(Material shown)
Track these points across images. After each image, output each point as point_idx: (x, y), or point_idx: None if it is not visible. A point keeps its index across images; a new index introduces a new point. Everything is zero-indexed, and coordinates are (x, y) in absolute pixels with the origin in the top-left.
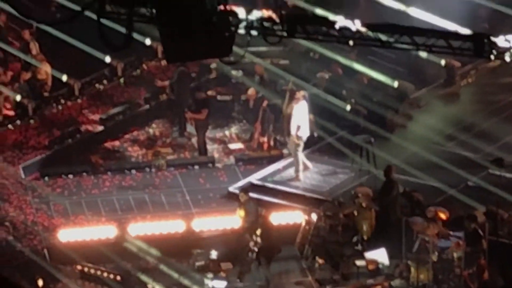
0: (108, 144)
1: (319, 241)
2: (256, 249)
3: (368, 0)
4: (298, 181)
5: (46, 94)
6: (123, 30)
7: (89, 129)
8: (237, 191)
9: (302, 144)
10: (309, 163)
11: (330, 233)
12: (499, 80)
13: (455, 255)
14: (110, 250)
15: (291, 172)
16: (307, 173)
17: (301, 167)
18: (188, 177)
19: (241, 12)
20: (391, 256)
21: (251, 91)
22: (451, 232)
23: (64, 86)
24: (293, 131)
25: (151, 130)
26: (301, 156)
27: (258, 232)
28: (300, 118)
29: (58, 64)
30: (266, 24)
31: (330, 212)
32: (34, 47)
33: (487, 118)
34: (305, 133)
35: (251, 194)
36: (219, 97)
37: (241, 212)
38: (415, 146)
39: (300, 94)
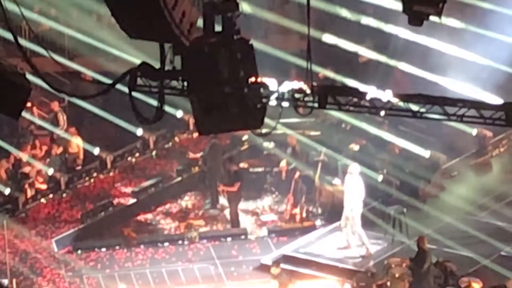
(End Material shown)
**Requirement**.
Set down exactly and only the lines from the line that contains "32: (34, 47)" through the last line of the entries above, with both of those lines included and the pictures left out.

**Exercise answer**.
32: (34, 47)
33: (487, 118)
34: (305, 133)
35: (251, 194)
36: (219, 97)
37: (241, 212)
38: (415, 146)
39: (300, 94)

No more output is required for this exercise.